可用性は回復力の可視的なエッジである。インターネットレジストリにとって、より深い基準は整合性を伴う継続性である:サービスは到達可能のまま;データは正確のまま;権限のある変更が行える;不正な変更は防止される;リクエストは既知の制限内で処理される;インシデントは回復される;そしてすべての重要な決定には正当な権限と証拠の道筋がある。

その基準の下で、BGP 記録はより大きなパネルの1つの計器になる。輸送経路が広く持続したことを検証し、調査に値する異常を特定できる。RPKI アーカイブは公開暗号状態の側面を検証できる。合成プローブはアプリケーションをテストできる。チケットと変更記録は管理能力をテストできる。インシデントと復旧証拠は回復力をテストできる。権限記録はガバナンスをテストできる。単一の尺度が全体を代理することは許されない。

AFRINIC には、困難な期間が今では評価するのに十分に長いため、この結合された説明を公開する機会がある。連結2022-2024年次報告書は、高可用性の制度的主張を提供している。サービスごとの補足は、その結論がどのように測定されたかを示し、ギャップを開示し、2025年のルート異常を調整し、保存された出力と未解決のガバナンス制約を区別できる。結果は、献身的なスタッフが働き続けたという別の保証よりも強力になるだろう。

BGP との比較は劇的な評決を生み出さない。より有用なものを生み出す。中核ルートが驚くほど持続的であったことを確認する。特定の例外を見つける。公開暗号履歴がどこで支持を追加し、どこで追加しないかを示す。そして、最も重要な継続性の質問がルーティングテーブルの範囲を超えていることを示す。
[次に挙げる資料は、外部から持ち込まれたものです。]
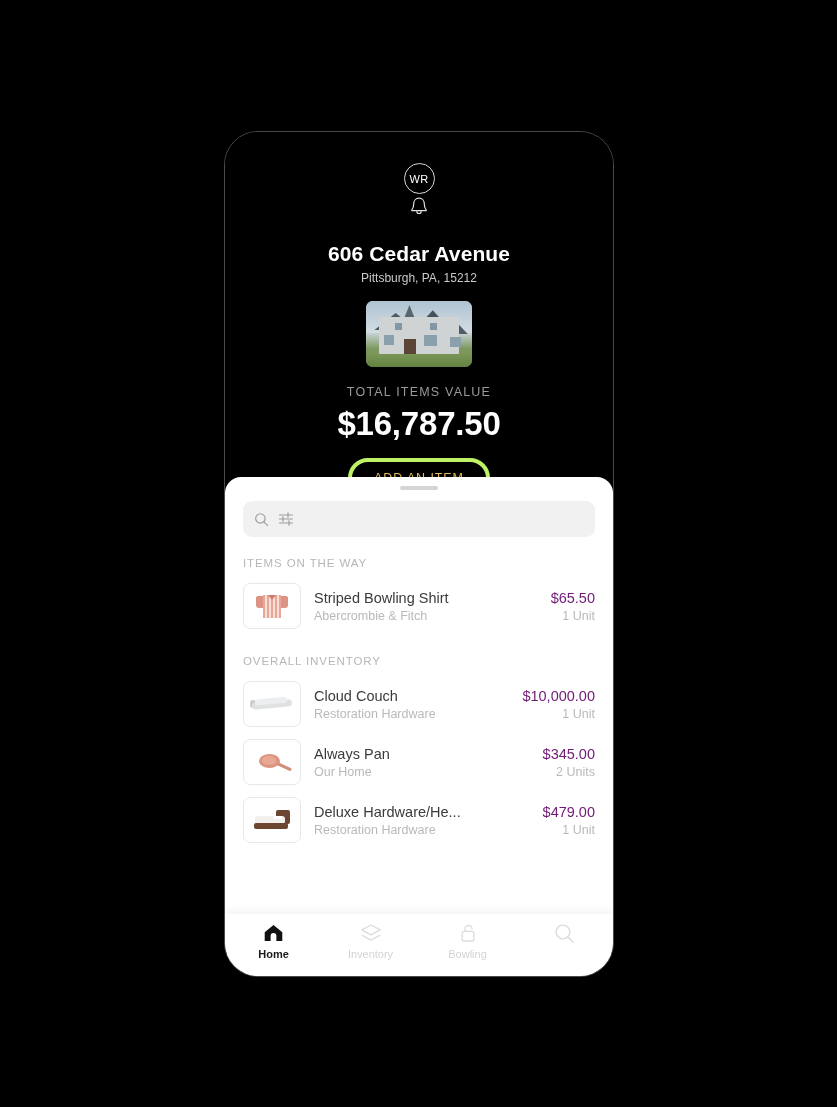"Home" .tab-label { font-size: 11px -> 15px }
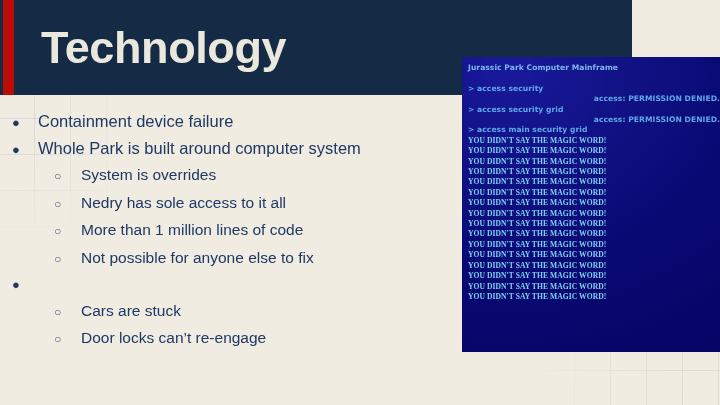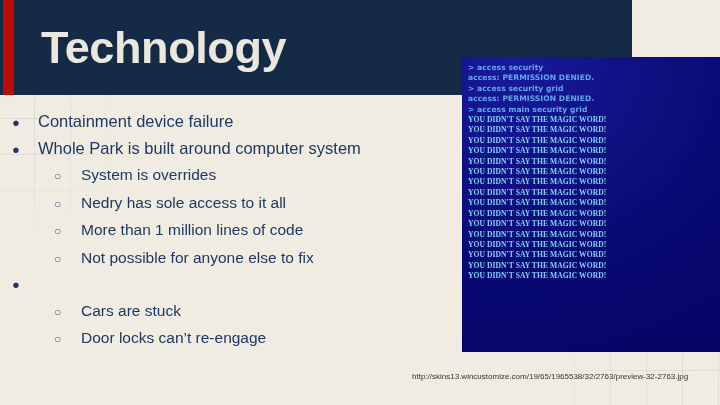"Jurassic Park Computer Mainframe" div.term-title { html: none -> <div>Jurassic Park Computer Mainframe</div> }
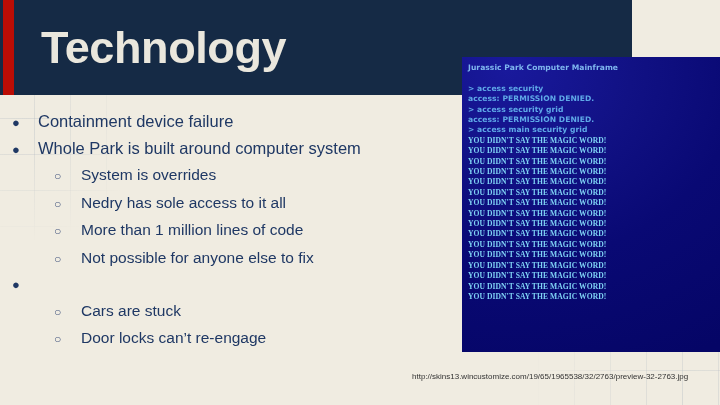"access: PERMISSION DENIED." .term-resp { text-align: none -> right }
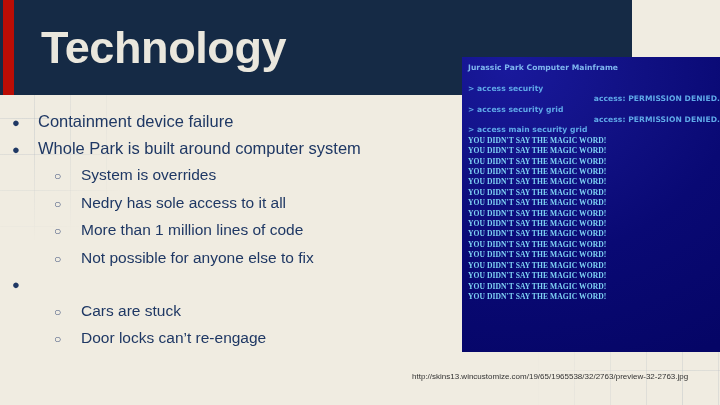"http://skins13.wincustomize.com/19/65/19" div.source-url { html: <div>http://skins13.wincustomize.com/19/65/1965538/32/2763/preview-32-2763.jpg</div> -> none }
登録を担当する機関は、リソースレコードに期待するのと同じ規律を自身の主張に適用すべきである:オブジェクトを特定し、時間を述べ、証拠を保存し、権限を開示し、フィールドにそれが保持できる以上の意味を割り当てない。

出典と方法

制度的継続性の主張は、番号資源機関の2023年9月の声明およびAFRINIC の連結年次報告書ページ(2022-2024年)から取られている。それらは組織が述べたことを確立するものであり、サービス品質の独立した証明ではない。

ルーティングの知見は、RIPEstat ルーティング履歴メソッドと、2021年から2025年をカバーする AS33764 のクエリを正規化可視性と10ピア最低値で使用している。このサービスは RIPE RIS コレクターから観測を導き出しており、その間隔は日次測定ではなく、そのピアはインターネット全体ではなく、アプリケーション状態やイベント原因を特定しない。RPKI 観測はRIPEstat RPKI 履歴メソッドを使用しており、そのアーカイブサンプルは完全な権威あるリポジトリアップタイムログではない。

サービス境界は、AFRINIC の公開文書のRDAPRPKI トラストアンカーRPKI リポジリアクセスに対して確認されている。これらのページは意図されたサービスとエンドポイントを示しているが、歴史的可用性、リクエストレイテンシ、または個々の変更の合法性と正確性を確立しない。